##### Supplied records #####

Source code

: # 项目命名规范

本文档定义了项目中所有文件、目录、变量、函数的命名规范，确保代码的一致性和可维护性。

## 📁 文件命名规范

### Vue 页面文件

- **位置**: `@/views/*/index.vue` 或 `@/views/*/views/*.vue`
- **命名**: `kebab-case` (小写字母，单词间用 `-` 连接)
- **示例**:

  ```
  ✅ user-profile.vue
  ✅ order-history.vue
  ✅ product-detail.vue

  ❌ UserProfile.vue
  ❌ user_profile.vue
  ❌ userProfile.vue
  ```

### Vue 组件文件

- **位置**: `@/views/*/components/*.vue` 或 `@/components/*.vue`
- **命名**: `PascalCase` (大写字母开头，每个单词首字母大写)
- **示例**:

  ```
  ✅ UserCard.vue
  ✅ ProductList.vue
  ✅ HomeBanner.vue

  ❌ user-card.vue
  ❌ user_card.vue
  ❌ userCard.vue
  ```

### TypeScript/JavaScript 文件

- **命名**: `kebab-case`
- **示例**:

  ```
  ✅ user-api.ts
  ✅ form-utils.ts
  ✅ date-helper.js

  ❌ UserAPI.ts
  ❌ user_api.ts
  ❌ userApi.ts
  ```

#####

Task requirements.
Give back all the records above exactly. Keep every word.

Output of the task.
Source code

: # 项目命名规范

本文档定义了项目中所有文件、目录、变量、函数的命名规范，确保代码的一致性和可维护性。

## 📁 文件命名规范

### Vue 页面文件

- **位置**: `@/views/*/index.vue` 或 `@/views/*/views/*.vue`
- **命名**: `kebab-case` (小写字母，单词间用 `-` 连接)
- **示例**:

  ```
  ✅ user-profile.vue
  ✅ order-history.vue
  ✅ product-detail.vue

  ❌ UserProfile.vue
  ❌ user_profile.vue
  ❌ userProfile.vue
  ```

### Vue 组件文件

- **位置**: `@/views/*/components/*.vue` 或 `@/components/*.vue`
- **命名**: `PascalCase` (大写字母开头，每个单词首字母大写)
- **示例**:

  ```
  ✅ UserCard.vue
  ✅ ProductList.vue
  ✅ HomeBanner.vue

  ❌ user-card.vue
  ❌ user_card.vue
  ❌ userCard.vue
  ```

### TypeScript/JavaScript 文件

- **命名**: `kebab-case`
- **示例**:

  ```
  ✅ user-api.ts
  ✅ form-utils.ts
  ✅ date-helper.js

  ❌ UserAPI.ts
  ❌ user_api.ts
  ❌ userApi.ts
  ```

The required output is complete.